New Delhi has a phalanx of experts observing the neighbours—Nepal-watchers, Bangladesh-watchers etc—and so the question, with all this ogling, why does India walk so regularly into the cross-border quicksand? One reason MEA-NSA-PMO get it wrong so often must be that the think-tanks and commentariat by and large form a fawning, ‘force-multiplying’ circle of applause.
For instance, there was uncompounded glee in the New Delhi papers last month when the outgoing government of PM Sher Bahadur Deuba cancelled a reservoir project (Budhi Gandaki) with China’s Gezhouba Group. But, utter silence prevailed a week later when another equally large project (West Seti) went to the China Three Gorges Corporation!
It comes off as all too synchronised. Rather than the robust course of challenging South Block when necessary, the commentators sing in harmony, following the line set by the authorities on neighbourhood relations. Which is why there’s no reason for surprise when New Delhi media editorials are read in Kathmandu as reflecting the official Indian position.
This is coupled with a head-in-the-sand attitude, as exemplified in a lead editorial of a New Delhi paper published on Tuesday after the victory of the Left alliance (CPN-UML and Maoist). The writer bemoaned Kathmandu’s China pivot, but failed to mention that this tilt was brought forward at least a decade by the economic blockade of 2016, which was also a key factor in the routing of the centrist Nepali Congress party in the elections.
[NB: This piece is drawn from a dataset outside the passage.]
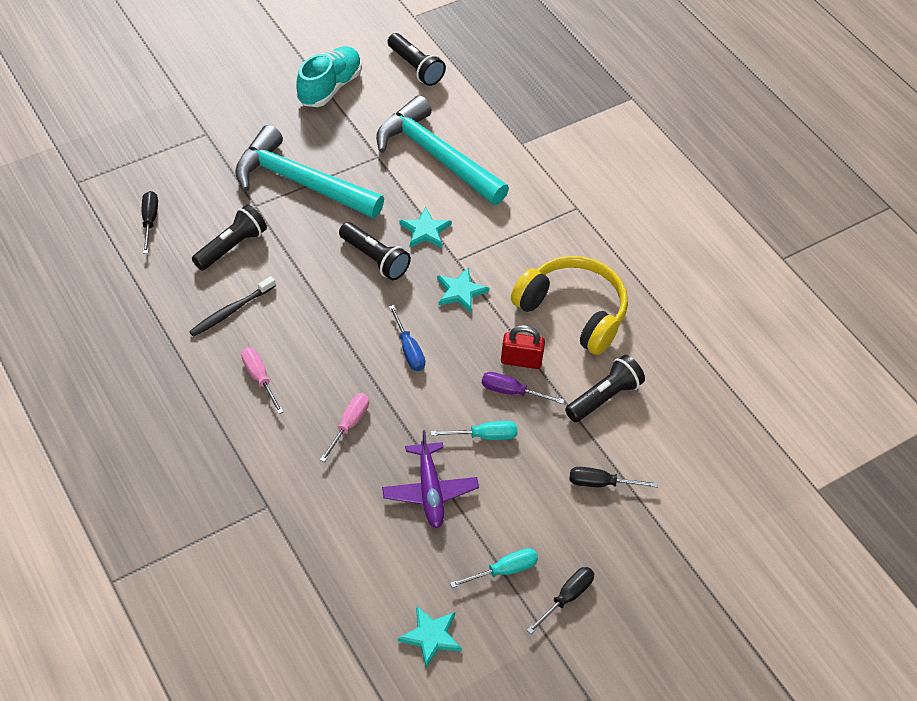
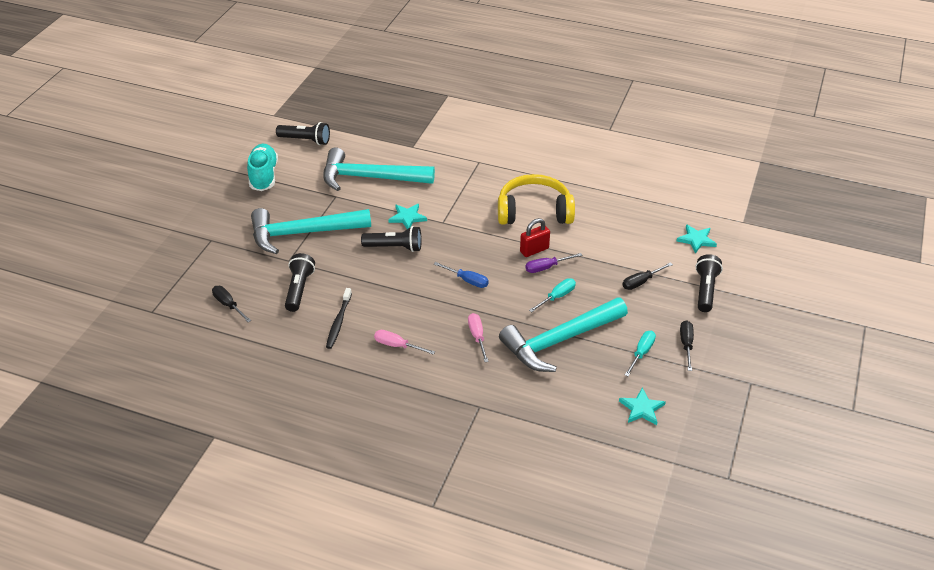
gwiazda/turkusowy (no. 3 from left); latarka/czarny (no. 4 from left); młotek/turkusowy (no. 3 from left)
The best the editorialist could do was offer a contorted reference to “what was seen as India’s interference in internal Nepali politics when it seemingly imposed a blockade.” The writer further fretted at “the possibility of China supplying Nepal with petroleum products, which now come exclusively from India”. Meaning, how sad that New Delhi can no longer put on the squeeze.
Then this: “Given the lakhs of Nepalis who work in India, (Nepal) has a stake in maintaining good relations with New Delhi.” If it were not all so sloppy, that would be construed as blackmail.